DOCUMENT PASSAGE:

[Start of section]

Another well-known Scott on the Net is Scott Hess ([email protected]), author of the popular shareware Stuart, a replacement for the bundled Terminal application. Hess wrote Stuart in the days of NEXTSTEP 1.0. Back then, NeXT shipped the operating system with two different (and incompatible) terminal-emulation programs: Shell and Terminal. Hess wrote his application from scratch, taking the best ideas from the other two and tossing in his own as well. Stuart was so much better than NeXT's programs that when NeXT started working on NEXTSTEP 2.0, they hired Hess as a consultant and licensed Stuart from him to use as the basis for 2.0's improved Terminal application.

In the spring of 1988, Hess started working with NEXTSTEP at Gustavus Adolphus College in St. Peter, Minnesota, using a beta '030 Cube with NEXTSTEP 0.8. "I badgered them until I got to play with it, and, based on that week of experience, got a job at the Mayo Clinic Research Computing Facility that summer."

Now 24, Hess makes a living from consulting and shareware, selling an improved version of Stuart and another program called TickleServices. "I'm hoping that in 1994 I can stop doing external consulting and just concentrate on writing my own programs," he explains. The third Scott is Eric P. Scott (eps@ toaster.sfsu.edu), one of the elders of the NeXT news groups. Scott fell into the NeXT community right at the beginning, when he was working as a consultant and a part-time office clerk at San Francisco State University's computing center. "In mid-October 1988, one of our people came back from NeXT's introduction with very positive feelings. On-campus demos followed, and we got our first machines in early 1989," he says.

[End of section]

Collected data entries
[Start of section]

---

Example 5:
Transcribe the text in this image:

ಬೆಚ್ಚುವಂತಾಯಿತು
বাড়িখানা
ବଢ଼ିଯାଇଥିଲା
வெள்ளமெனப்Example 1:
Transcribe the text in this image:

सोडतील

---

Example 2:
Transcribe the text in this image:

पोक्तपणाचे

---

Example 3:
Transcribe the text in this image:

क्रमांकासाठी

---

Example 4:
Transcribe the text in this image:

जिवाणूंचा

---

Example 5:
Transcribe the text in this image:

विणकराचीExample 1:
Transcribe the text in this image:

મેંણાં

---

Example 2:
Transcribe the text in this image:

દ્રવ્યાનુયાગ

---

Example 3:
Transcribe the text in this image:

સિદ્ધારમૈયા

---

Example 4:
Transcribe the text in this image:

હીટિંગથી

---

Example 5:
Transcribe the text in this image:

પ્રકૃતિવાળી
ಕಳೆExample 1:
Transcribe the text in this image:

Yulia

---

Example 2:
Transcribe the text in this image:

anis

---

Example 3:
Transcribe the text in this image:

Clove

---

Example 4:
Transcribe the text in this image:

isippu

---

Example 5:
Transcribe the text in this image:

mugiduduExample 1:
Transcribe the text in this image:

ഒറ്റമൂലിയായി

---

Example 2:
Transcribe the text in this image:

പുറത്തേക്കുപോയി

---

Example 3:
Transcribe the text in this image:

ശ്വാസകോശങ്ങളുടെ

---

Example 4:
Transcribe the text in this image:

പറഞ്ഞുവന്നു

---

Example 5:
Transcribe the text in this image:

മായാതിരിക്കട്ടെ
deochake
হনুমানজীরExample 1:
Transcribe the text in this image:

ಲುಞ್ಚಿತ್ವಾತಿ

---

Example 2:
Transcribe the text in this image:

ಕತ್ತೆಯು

[End of section]

THINGS TO DO:
1: Echo the stretch of the NeXT community passage from "Another well-known Scott" through "improved Terminal application.".
2: According to the NeXT community passage, at which college did Scott Hess begin working with NEXTSTEP in the spring of 1988?
3: List every application program named in the NeXT community passage, excluding operating systems.

SOLUTIONS:
1:
Another well-known Scott on the Net is Scott Hess ([email protected]), author of the popular shareware Stuart, a replacement for the bundled Terminal application. Hess wrote Stuart in the days of NEXTSTEP 1.0. Back then, NeXT shipped the operating system with two different (and incompatible) terminal-emulation programs: Shell and Terminal. Hess wrote his application from scratch, taking the best ideas from the other two and tossing in his own as well. Stuart was so much better than NeXT's programs that when NeXT started working on NEXTSTEP 2.0, they hired Hess as a consultant and licensed Stuart from him to use as the basis for 2.0's improved Terminal application.

2: Gustavus Adolphus College in St. Peter, Minnesota.

3: Stuart, Terminal, Shell, TickleServices